3. Bei Berücksichtigung dieser Erwägungen ist auch die weitere Rechtsansicht des Berufungsgerichts, die Voraussetzungen für den Eintritt des Ruhenstatbestands nach § 6 Abs 1 KBGG seien im vorliegenden Fall erfüllt, weil bei der Klägerin ein Anspruch auf eine dem Wochengeld gleichartige Leistung nach österreichischen Rechtsvorschriften bestehe, zutreffend. Bei dieser Beurteilung ist nämlich nach den zutreffenden Ausführungen des Berufungsgerichts nicht am engen Wortsinn des § 6 Abs 1 KBGG zu haften, sondern es ist eine am offenkundigen Zweck der Regelung (Vermeidung einer Mehrfachversorgung aus den Maßnahmen der sozialen Sicherheit) orientierte Auslegung dahingehend geboten, dass von dieser Ruhensbestimmung nicht nur das gesetzliche Wochengeld sondern jede gleichartige Leistung erfasst werden soll, auch wenn sie nicht unmittelbar auf einer österreichischen (oder ausländischen) Rechtsvorschrift beruht, diese Rechtsordnung aber - wie hier § 5 Abs 1 GSVG iVm der Satzung der Versorgungseinrichtung der Rechtsanwaltskammer - den gesetzlichen Rahmen für den (vertraglichen) Leistungsanspruch schafft.

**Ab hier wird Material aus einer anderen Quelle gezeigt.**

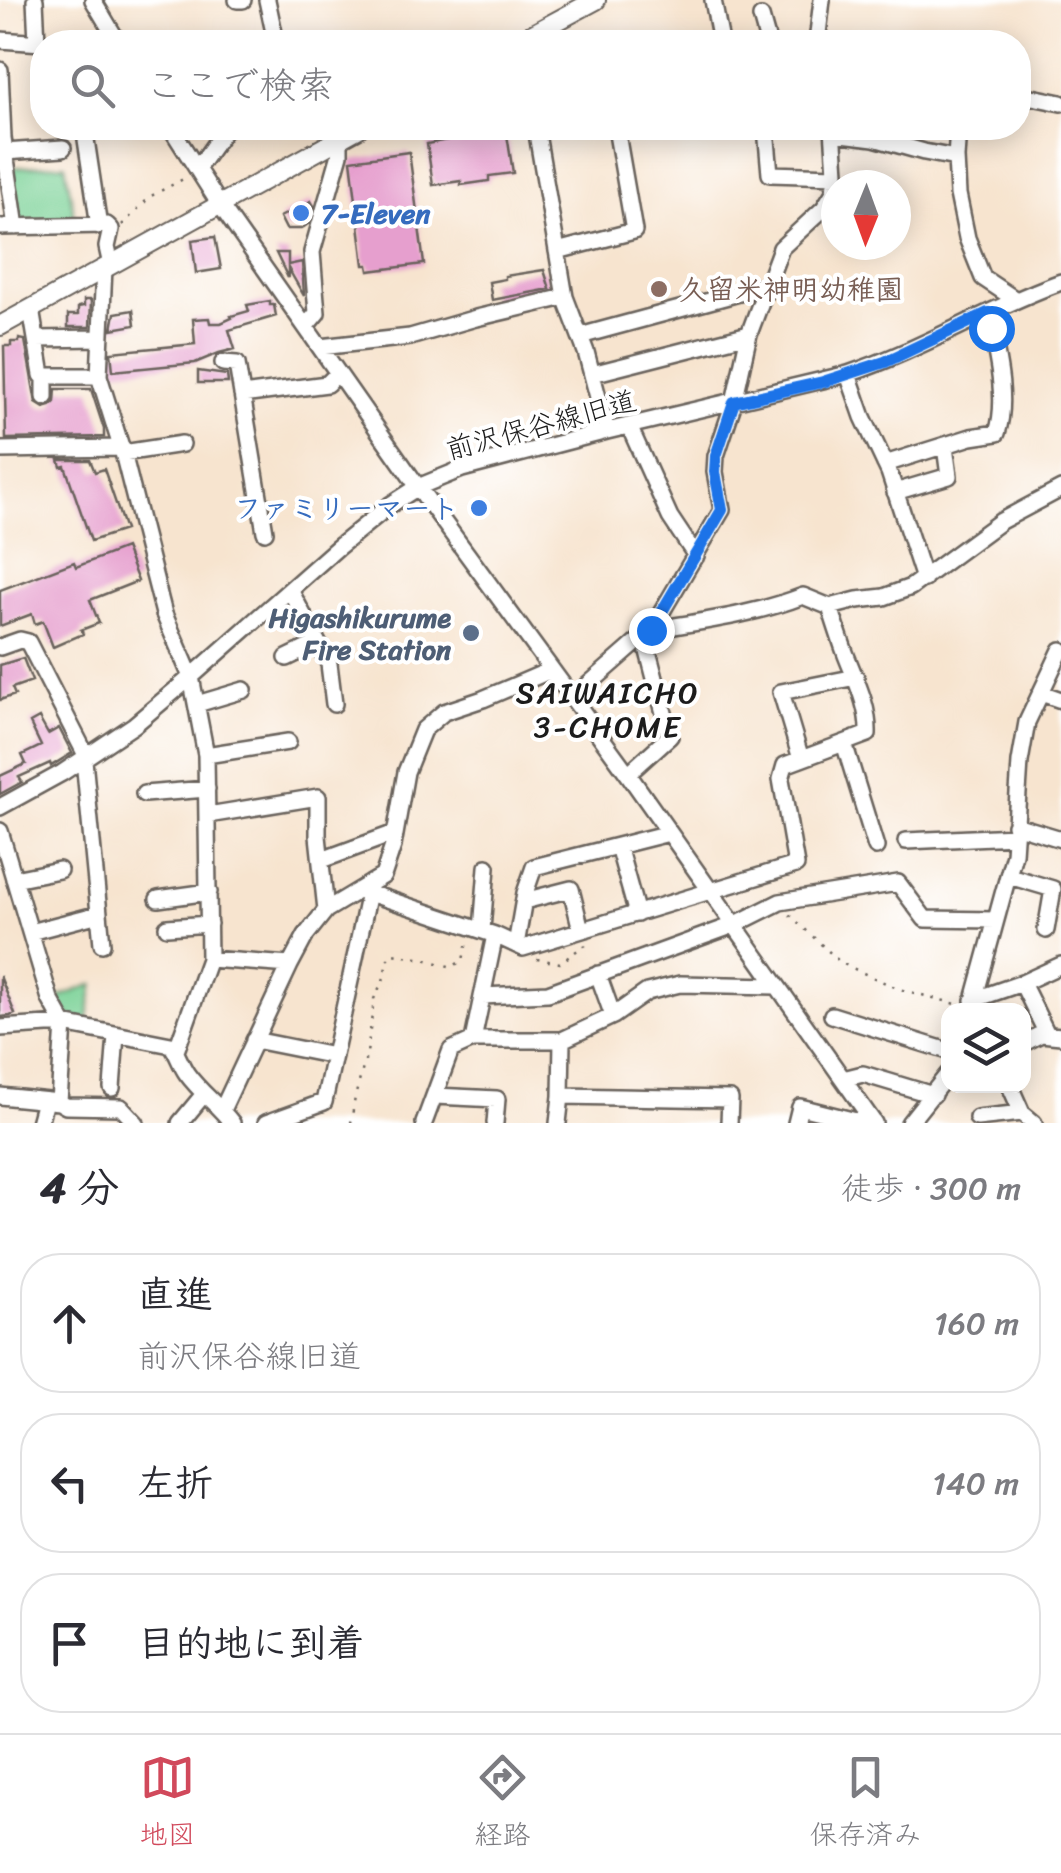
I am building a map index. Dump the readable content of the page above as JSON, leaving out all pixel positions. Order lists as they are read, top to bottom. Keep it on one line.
{"streets":{"street":["前沢保谷線旧道"]},"districts":["SAIWAICHO 3-CHOME"],"places":["7-Eleven","久留米神明幼稚園","ファミリーマート","Higashikurume Fire Station"],"north":"bottom","page":{"search":"ここで検索","heading":["4 分","徒歩 · 300 m"],"list":[["直進","前沢保谷線旧道","160 m"],["左折","140 m"],"目的地に到着"],"nav":["地図","経路","保存済み"]}}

Andernfalls würde es nämlich, wie ebenfalls bereits das Berufungsgericht zutreffend aufgezeigt hat, zu einem unüberbrückbaren Wertungswiderspruch kommen, wenn ein und dasselbe einkommensabhängige Kinderbetreuungsgeld, das gemäß § 24 KBGG nur unter der Voraussetzung einer sozialversicherungspflichtigen Erwerbstätigkeit gebührt, zwar regelmäßig in jenen Fällen ruht, in denen die Anspruchsberechtigte das Wochengeld aus der gesetzlichen Krankenversicherung erhält, nicht aber dann, wenn sie im Hinblick auf die Gleichartigkeit der Leistungen aus der Versorgungseinrichtung einer Kammer von der Pflichtversicherung gemäß § 5 Abs 1 GSVG ausgenommen ist und demnach keine sozialversicherungspflichtige Erwerbstätigkeit ausübt, dennoch aber nach § 24 KBGG anspruchsberechtigt ist, weil die nach der Satzung verpflichtende (vertragliche) Krankenversicherung das sonst bestehende Erfordernis der sozialversicherungspflichtigen Erwerbstätigkeit ersetzt. Es führt daher auch das der Klägerin im Rahmen der Versorgungseinrichtung der Rechtsanwaltskammer für Oberösterreich in Form einer verpflichtenden Gruppenversicherung gebührende Wochengeld im Umfang der erhaltenen Zahlungen zu einem (teilweisen) Ruhen des Anspruchs der Klägerin auf Kinderbetreuungsgeld gemäß § 6 Abs 1 KBGG.
Aufgrund dieser Erwägungen musste der Revision der Klägerin ein Erfolg versagt bleiben.
Die Kostenentscheidung beruht auf § 77 Abs 1 Z 2 lit b ASGG.